Using Dynamic Causal Modeling, or DCM, a method used to discover causal brain network interactions from fMRI data, they show that brain network interactions evoked during mildly unpleasant whole body cooling are much more complex than those evoked during comfortable re-warming. DCM has been extensively used by fMRI researchers to discover causal brain network interactions evoked by any range of experimental manipulations, but never in the context of human thermoregulation.

Researchers infuse this specially-designed suit with temperature-controlled water.

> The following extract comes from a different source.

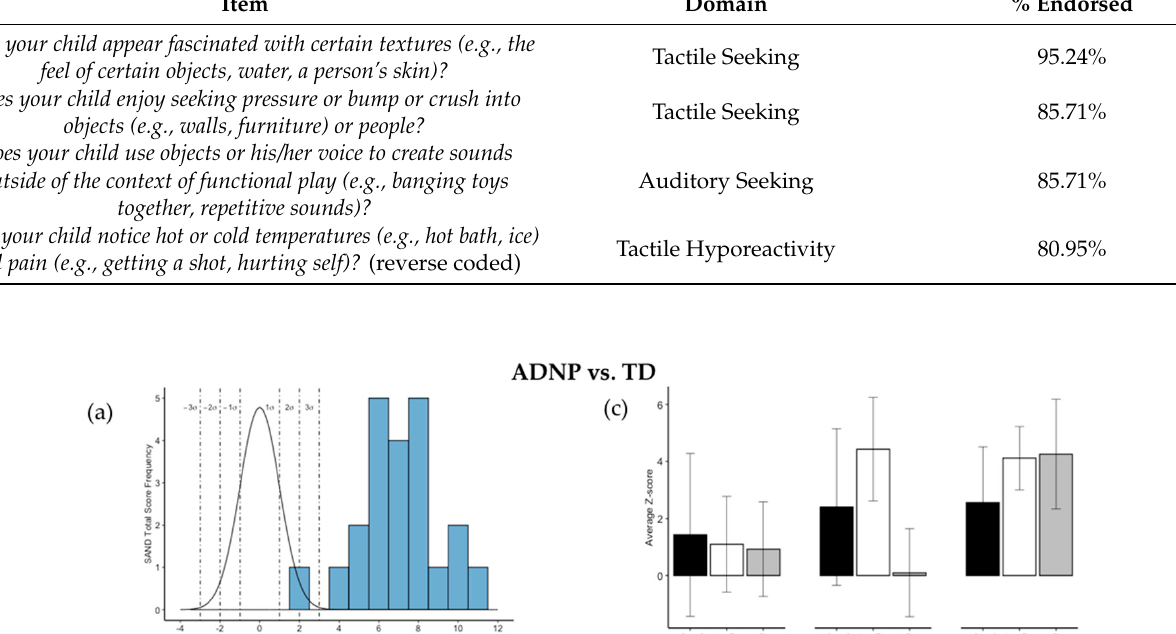
Table 1. Most commonly endorsed items on the Sensory Assessment for Neurodevelopmental Disorders (SAND) Interview. Item Domain % Endorsed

During the studies, 30 volunteer participants from the metropolitan Detroit area wore a specifically-designed whole-body suit that the researchers could infuse with temperature-controlled water. The resultant changes in body temperature were carefully monitored (using skin sensors) while the fMRI data were being collected. Subsequent DCM analyses of each participant’s fMRI data was based on changes in their body temperature.

Dr. Muzik indicated that the results were striking. “We show that sympathetic responses drive parallel brain network pathways emerging from homeostatic centers in the brain stem. One pathway expectedly goes from the brain stem to interoceptive centers like the insula that code how we ‘feel’. The other, goes directly from the brain stem to executive centers, like the dorsal anterior cingulate and the orbitofrontal cortices, that motivate how we act,” he said.

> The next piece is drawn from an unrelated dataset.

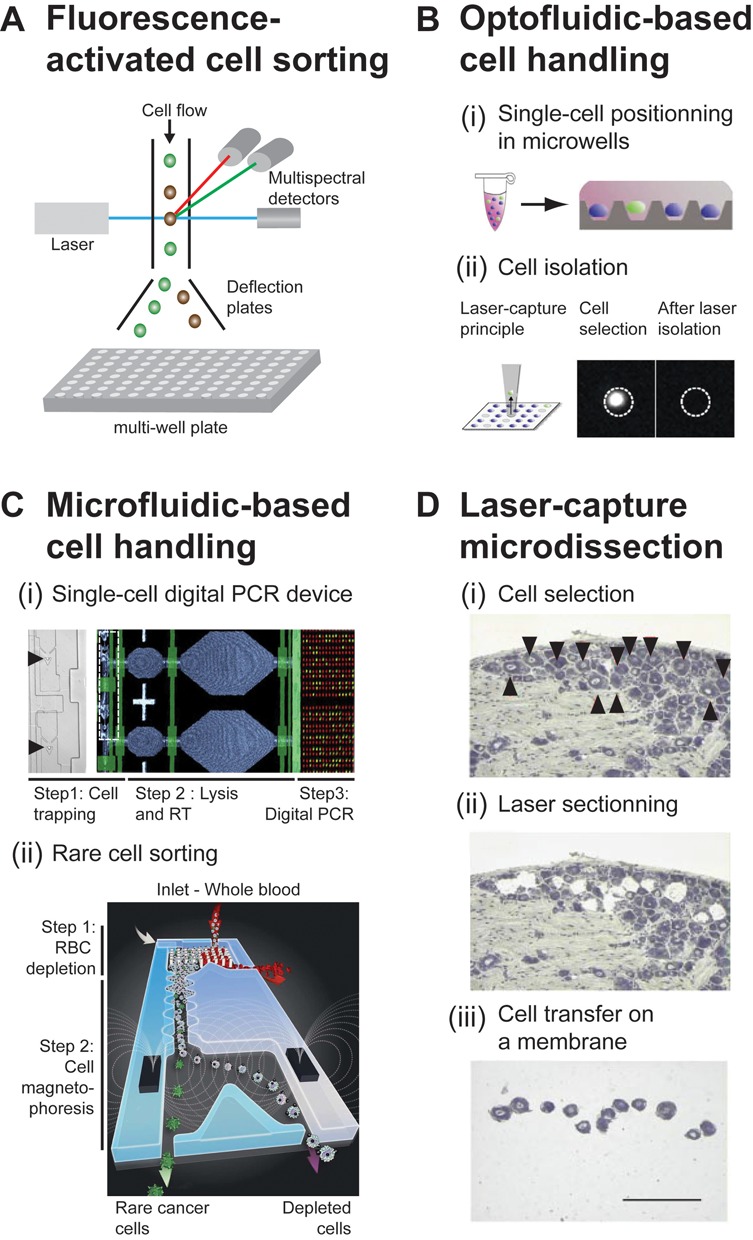
Methods to isolate single cells. (A) Principle of fluorescence-activated cell sorting. A stream of droplets, each containing a single cell, passes through an excitation laser beam and the fluorescence signal emerging from each cell is analyzed by a multispectral detector. If the emitted fluorescence signal gates in the preset window, the respective cell will be sorted into a multi-well plate. (B) Optofluidic-based cell handling. (i) A cell suspension is arrayed in a plate, each well containing a single cell. (ii) A laser, also called an optical tweezer, is used to manipulate each individual cell. Adapted from (62). Reprinted by permission from Macmillan Publishers Ltd on behalf of Scientific Reports, copyright 2013. (C) Two examples of emerging microfluidics-based cell sorting technologies. (i) A microfluidic system integrates all steps from single-cell trapping to gene expression analysis: (step 1) cells are retained individually in microfabricated chambers (each cell is indicated with a black arrowhead); (step 2) cells are lysed and RNA is reverse transcribed; (step 3) detection and analysis is achieved by digital PCR. Adapted with permission from (85,86). Copyright 2013 American Chemical Society. (ii) Representation of a microfluidic system that integrates all steps necessary for sorting extremely rare cancer cells from whole blood: (step 1) red blood cells (RBCs) are separated from white blood cells based on their size and (step 2) rare cells are further isolated from the stream of white blood cells by magnetophoresis. Adapted from (75). Reprinted by permission from Macmillan Publishers Ltd on behalf of Nature Protocols, copyright 2014. (D) Laser capture microdissection. (i) Cells of interest are identified in a stained section of rat cervical dorsal root ganglia (indicated by black arrowheads), (ii) cut with a UV laser and (iii) transferred onto a membrane. Scale bar 200 μm. Adapted from (82). Reprinted by permission from Macmillan Publishers Ltd on behalf of Nature Medicine, copyright 1999.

The parallel pathways are clear functional signatures of the complexity of sympathetic responses in brain networks.

“These studies are challenging to conduct because you need an experimental paradigm for safely cooling and re-warming the body while you are collecting brain responses with fMRI,” Dr. Muzik said. “But, by tailoring the DCM analyses as we did, we were able to reliably derive brain network signatures of both sympathetic (cooling) and para-sympathetic (re-warming) responses.”

“We speculate that our discovered parallel pathways form the basis for the quick and efficient implementation of behavioral plans to mitigate the effects of cold,” Dr. Diwadkar said. “To our knowledge, this is the first demonstration of the hypothesized complexity of human brain functional network interactions evoked by sympathetic responses. Almost all previous in vivo work has thus far been done in animal models. Our results suggest that behavioral thermoregulation is the cumulative principle for how the human brain manages its core body temperature, and this principle allows the human species to range over an unusual number of hostile environments.”

Dr. Muzik, a medical physicist who specializes in MRI and Positron Emission Tomography and Dr. Diwadkar, co-director of the School of Medicine’s Brain Imaging Research Division, have collaborated in this area of work for many years. The current study is the latest in a series of significant papers they have published. Other papers include a well-cited 2018 study of Wim “The Iceman” Hof’s brain during cold exposure, papers on how the brain responds when menopausal women experience hot flashes, papers documenting relationships between brain responses and the activation of brown adipose tissue, other investigations of brain networks, and theoretical treatises. 

“The brain must take the cold very seriously, because of what is potentially at stake: death through eventual hypothermia,” Dr. Muzik said. “These results demonstrate the beauty with which human brain networks efficiently organize their responses to thermoregulatory threat.”

Data collection was supported by a previous award from the National Institute of Diabetes and Digestive and Kidney Diseases. Drs. Diwadkar and Muzik’s efforts, and those of study research assistants Shahira Baajour and Asadur Chowdury, were supported by grants from the National Institute of Mental Health.